En Égypte, ce succès éveille quelques jalousies et soupçons. Le héros doit se défendre et indiquer qu'il n'est pas de nationalité américaine. Le 21 avril dernier, le magazine Time le consacre «personne la plus influente de l'année». Le portrait du jeune homme est signé de Mohamed El Baradei, prix Nobel de la paix et opposant égyptien. Ironie: Wael Ghonim fut l'administrateur de sa page Facebook.

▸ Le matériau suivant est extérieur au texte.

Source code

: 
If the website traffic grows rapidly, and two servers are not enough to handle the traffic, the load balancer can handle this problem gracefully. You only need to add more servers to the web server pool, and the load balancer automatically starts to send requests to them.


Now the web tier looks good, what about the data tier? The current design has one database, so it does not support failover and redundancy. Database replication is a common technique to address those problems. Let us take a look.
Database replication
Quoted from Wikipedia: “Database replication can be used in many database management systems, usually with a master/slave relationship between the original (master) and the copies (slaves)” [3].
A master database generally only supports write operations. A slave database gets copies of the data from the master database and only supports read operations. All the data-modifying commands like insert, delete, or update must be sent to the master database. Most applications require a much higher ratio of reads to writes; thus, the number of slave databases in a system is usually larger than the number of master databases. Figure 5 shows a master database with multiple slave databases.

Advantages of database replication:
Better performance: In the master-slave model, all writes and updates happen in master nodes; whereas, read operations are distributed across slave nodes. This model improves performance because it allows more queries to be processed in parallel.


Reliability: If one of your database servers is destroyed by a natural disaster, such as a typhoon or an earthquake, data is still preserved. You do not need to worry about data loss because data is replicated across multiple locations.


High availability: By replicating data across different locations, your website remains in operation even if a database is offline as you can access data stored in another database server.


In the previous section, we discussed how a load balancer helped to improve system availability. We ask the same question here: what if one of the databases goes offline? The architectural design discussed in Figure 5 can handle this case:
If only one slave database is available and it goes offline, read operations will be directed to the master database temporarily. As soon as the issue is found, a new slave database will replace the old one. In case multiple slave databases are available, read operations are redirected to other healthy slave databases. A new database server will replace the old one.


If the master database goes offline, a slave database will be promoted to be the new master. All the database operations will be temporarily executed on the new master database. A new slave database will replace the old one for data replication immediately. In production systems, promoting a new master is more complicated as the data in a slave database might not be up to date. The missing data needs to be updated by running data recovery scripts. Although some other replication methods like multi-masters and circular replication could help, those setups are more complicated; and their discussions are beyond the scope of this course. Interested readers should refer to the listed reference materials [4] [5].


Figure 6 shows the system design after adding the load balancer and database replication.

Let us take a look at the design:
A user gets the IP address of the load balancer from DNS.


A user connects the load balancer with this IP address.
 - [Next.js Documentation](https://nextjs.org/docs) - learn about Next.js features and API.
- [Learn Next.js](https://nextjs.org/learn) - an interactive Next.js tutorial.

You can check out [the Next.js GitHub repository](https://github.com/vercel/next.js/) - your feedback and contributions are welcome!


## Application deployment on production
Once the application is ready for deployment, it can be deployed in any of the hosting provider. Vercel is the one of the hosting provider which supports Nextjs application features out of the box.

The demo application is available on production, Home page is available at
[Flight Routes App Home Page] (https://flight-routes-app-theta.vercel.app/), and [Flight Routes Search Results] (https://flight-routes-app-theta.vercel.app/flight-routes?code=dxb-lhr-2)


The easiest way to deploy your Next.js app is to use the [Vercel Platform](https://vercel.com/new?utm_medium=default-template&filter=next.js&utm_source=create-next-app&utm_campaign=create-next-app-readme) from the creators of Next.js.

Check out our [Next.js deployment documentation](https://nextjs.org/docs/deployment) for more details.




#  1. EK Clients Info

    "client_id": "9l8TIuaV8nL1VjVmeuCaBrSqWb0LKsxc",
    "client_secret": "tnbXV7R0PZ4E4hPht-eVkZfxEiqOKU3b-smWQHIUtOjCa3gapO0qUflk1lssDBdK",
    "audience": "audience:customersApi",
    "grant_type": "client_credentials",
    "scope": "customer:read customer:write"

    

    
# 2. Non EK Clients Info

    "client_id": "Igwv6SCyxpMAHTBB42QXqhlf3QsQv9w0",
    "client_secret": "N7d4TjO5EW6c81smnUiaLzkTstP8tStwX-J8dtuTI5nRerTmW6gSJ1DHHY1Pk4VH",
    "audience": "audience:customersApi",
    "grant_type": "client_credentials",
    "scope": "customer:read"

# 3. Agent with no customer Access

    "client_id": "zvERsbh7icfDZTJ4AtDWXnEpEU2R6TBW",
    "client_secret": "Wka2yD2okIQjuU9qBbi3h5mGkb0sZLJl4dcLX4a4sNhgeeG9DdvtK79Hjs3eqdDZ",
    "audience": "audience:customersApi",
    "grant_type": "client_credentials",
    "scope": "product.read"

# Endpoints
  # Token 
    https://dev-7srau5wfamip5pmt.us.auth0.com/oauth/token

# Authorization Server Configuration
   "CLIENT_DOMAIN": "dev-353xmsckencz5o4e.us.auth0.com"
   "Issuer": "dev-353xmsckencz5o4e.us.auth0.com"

Début mai, il annonce avoir signé un contrat pour la publication d'un récit, intitulé Révolution 2.0, à paraître le 25 janvier 2012 chez Houghton Mifflin Harcourt. Ses détracteurs lui reprochent d'utiliser l'image de la révolution à des fins personnelles. On lui prête des avidités multiples: argent, notoriété, ambitions politiques, etc. Wael Ghonim répond, via Twitter, que tous les bénéfices seront versés à des ONG égyptiennes. Depuis quelque temps, il ne souhaite plus répondre aux interviews, faute de temps, dit-il. Il a quitté ses fonctions chez Google pour un congé sabbatique indéterminé et pense lancer une ONG «utilisant les nouvelles technologies pour aider à lutter contre la pauvreté et pour l'éducation.» Ses tweets se font rares.

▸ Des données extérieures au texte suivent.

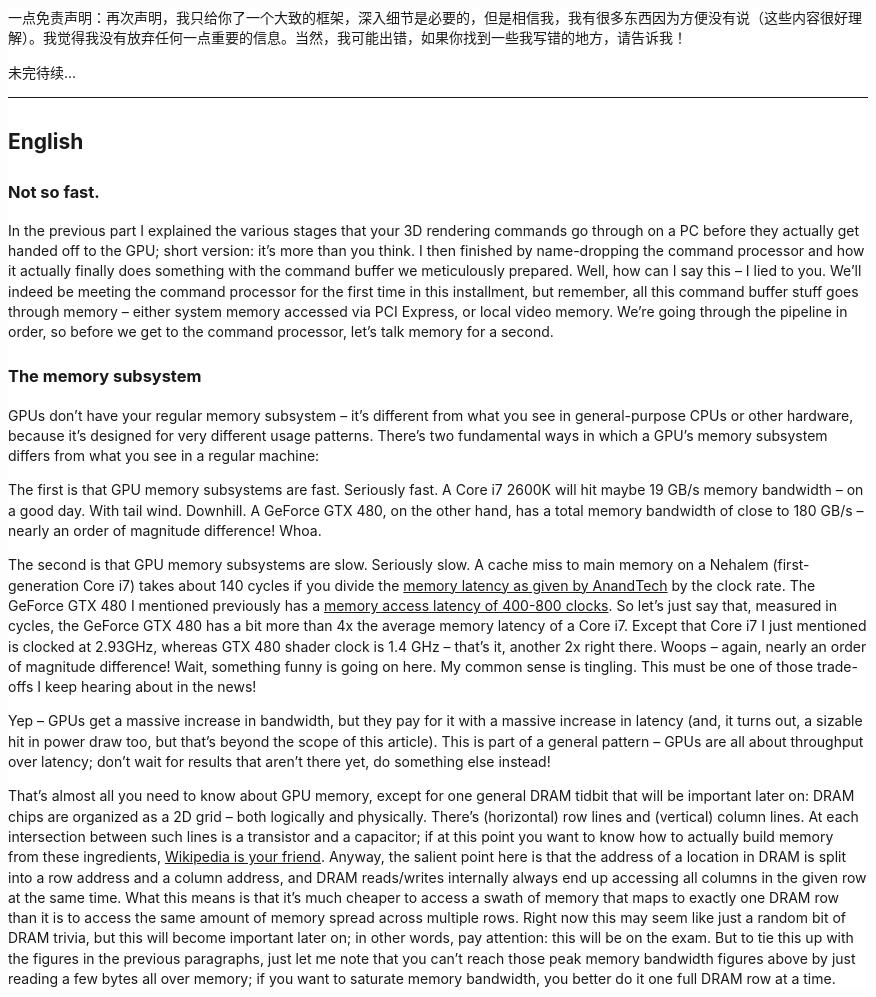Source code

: 一点免责声明：再次声明，我只给你了一个大致的框架，深入细节是必要的，但是相信我，我有很多东西因为方便没有说（这些内容很好理解）。我觉得我没有放弃任何一点重要的信息。当然，我可能出错，如果你找到一些我写错的地方，请告诉我！

未完待续...

-------------------------------

## English

### Not so fast.
In the previous part I explained the various stages that your 3D rendering commands go through on a PC before they actually get handed off to the GPU; short version: it’s more than you think. I then finished by name-dropping the command processor and how it actually finally does something with the command buffer we meticulously prepared. Well, how can I say this – I lied to you. We’ll indeed be meeting the command processor for the first time in this installment, but remember, all this command buffer stuff goes through memory – either system memory accessed via PCI Express, or local video memory. We’re going through the pipeline in order, so before we get to the command processor, let’s talk memory for a second.

### The memory subsystem
GPUs don’t have your regular memory subsystem – it’s different from what you see in general-purpose CPUs or other hardware, because it’s designed for very different usage patterns. There’s two fundamental ways in which a GPU’s memory subsystem differs from what you see in a regular machine:

The first is that GPU memory subsystems are fast. Seriously fast. A Core i7 2600K will hit maybe 19 GB/s memory bandwidth – on a good day. With tail wind. Downhill. A GeForce GTX 480, on the other hand, has a total memory bandwidth of close to 180 GB/s – nearly an order of magnitude difference! Whoa.

The second is that GPU memory subsystems are slow. Seriously slow. A cache miss to main memory on a Nehalem (first-generation Core i7) takes about 140 cycles if you divide the [memory latency as given by AnandTech](http://www.anandtech.com/show/2542/5) by the clock rate. The GeForce GTX 480 I mentioned previously has a [memory access latency of 400-800 clocks](../assets/pdf/Rennich_2011_04_25.pdf). So let’s just say that, measured in cycles, the GeForce GTX 480 has a bit more than 4x the average memory latency of a Core i7. Except that Core i7 I just mentioned is clocked at 2.93GHz, whereas GTX 480 shader clock is 1.4 GHz – that’s it, another 2x right there. Woops – again, nearly an order of magnitude difference! Wait, something funny is going on here. My common sense is tingling. This must be one of those trade-offs I keep hearing about in the news!

Yep – GPUs get a massive increase in bandwidth, but they pay for it with a massive increase in latency (and, it turns out, a sizable hit in power draw too, but that’s beyond the scope of this article). This is part of a general pattern – GPUs are all about throughput over latency; don’t wait for results that aren’t there yet, do something else instead!

That’s almost all you need to know about GPU memory, except for one general DRAM tidbit that will be important later on: DRAM chips are organized as a 2D grid – both logically and physically. There’s (horizontal) row lines and (vertical) column lines. At each intersection between such lines is a transistor and a capacitor; if at this point you want to know how to actually build memory from these ingredients, [Wikipedia is your friend](http://en.wikipedia.org/wiki/DRAM#Operation_principle). Anyway, the salient point here is that the address of a location in DRAM is split into a row address and a column address, and DRAM reads/writes internally always end up accessing all columns in the given row at the same time. What this means is that it’s much cheaper to access a swath of memory that maps to exactly one DRAM row than it is to access the same amount of memory spread across multiple rows. Right now this may seem like just a random bit of DRAM trivia, but this will become important later on; in other words, pay attention: this will be on the exam. But to tie this up with the figures in the previous paragraphs, just let me note that you can’t reach those peak memory bandwidth figures above by just reading a few bytes all over memory; if you want to saturate memory bandwidth, you better do it one full DRAM row at a time.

Le 12 mai, The New York Times révèle que Barack Obama aurait dit à un de ses conseillers, alors que la contestation battait son plein: «Ce que je veux c'est que les jeunes dans la rue gagnent et que le gars de Google devienne président…» Sur Twitter, certains ne trouvent pas l'idée si bête, mais beaucoup s'insurgent. Wael Ghonim tweetera simplement… en arabe: «Dieu te pardonne, Obama, de m'obliger à parler sur du vide.» Et plus clairement: «Et j'annonce que je n'ai aucune intention de présenter ma candidature pour n'importe quel poste public. Cessons de laisser les étrangers semer la zizanie entre nous.»